Theo Mayer: We're coming up on another a very important centennial, in large part affected by the war that changed the world. That's the centennial of the American woman's right to vote. In the coming weeks, we're going to be covering this in much more detail. But to get us going, today, we're joined by Dr. Kate Clarke Lemay, a historian at the Smithsonian's National Portrait Gallery where she directs its scholarly center portal. The Gallery has a new exhibit that opened on March 29th that will run through the end of the year called "Votes for Women: Portrait of Persistence." The exhibit will outline the more than 80-year movement for women to obtain the right to vote as a part of the larger struggle for equality that continues through the 1965 Civil Rights Act and up through the present day.

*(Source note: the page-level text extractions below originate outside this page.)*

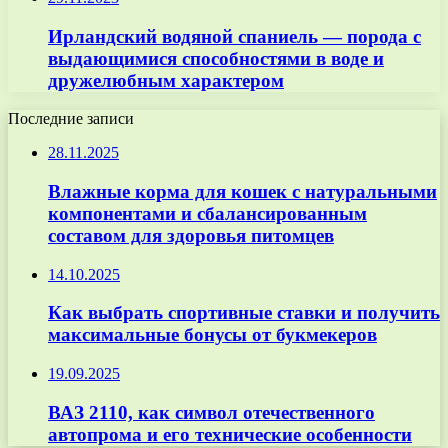
Ирландский водяной спаниель — порода с
выдающимися способностями в воде и
дружелюбным характером
Последние записи
28.11.2025
Влажные корма для кошек с натуральными
компонентами и сбалансированным
составом для здоровья питомцев
14.10.2025
Как выбрать спортивные ставки и получить
максимальные бонусы от букмекеров
19.09.2025
ВАЗ 2110, как символ отечественного
автопрома и его технические особенности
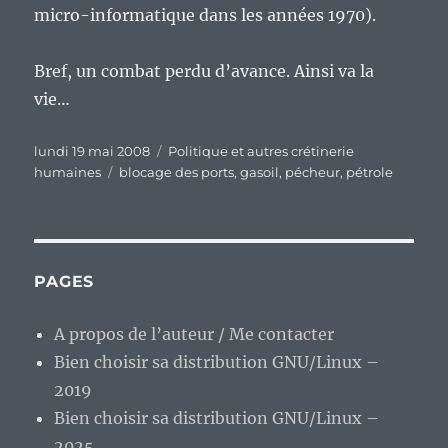
micro-informatique dans les années 1970).
Bref, un combat perdu d’avance. Ainsi va la
vie…
Publié
Catégories
lundi 19 mai 2008
Politique et autres crétinerie
le
Étiquettes
humaines
blocage des ports
,
gasoil
,
pécheur
,
pétrole
PAGES
A propos de l’auteur / Me contacter
Bien choisir sa distribution GNU/Linux –
2019
Bien choisir sa distribution GNU/Linux –
2025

Kate, welcome to the podcast.

staff katelDr. Kate Clarke LemayKate Clark-Lemay: Thank you for having me.

Theo Mayer: Kate, before we get into the exhibit itself, could you give us a quick profile of the National Portrait Gallery, its history, mission, what it offers the public?

Kate C. Lemay: The National Portrait Gallery endeavors to tell the story of America through biography, so we are a history museum and an art museum, and in that sense, we use portraiture to demonstrate the impact of individuals in American history.

Theo Mayer: Now, onto the exhibit, "Votes for Women, a Portrait of Persistence." Can you tell us about it and how it came to be?

Kate C. Lemay: Sure. I'd be happy to. I proposed this exhibition way back in late 2015, so I was working on it for almost four years. I knew that the 2020 centennial anniversary of the 19th Amendment was a golden opportunity to really focus on American women's history and put it in the spotlight in a way that has not been done before. I jumped at the chance to put this exhibition together. It has 124 objects, and it features more than 60 portraits, so more than 60 different women.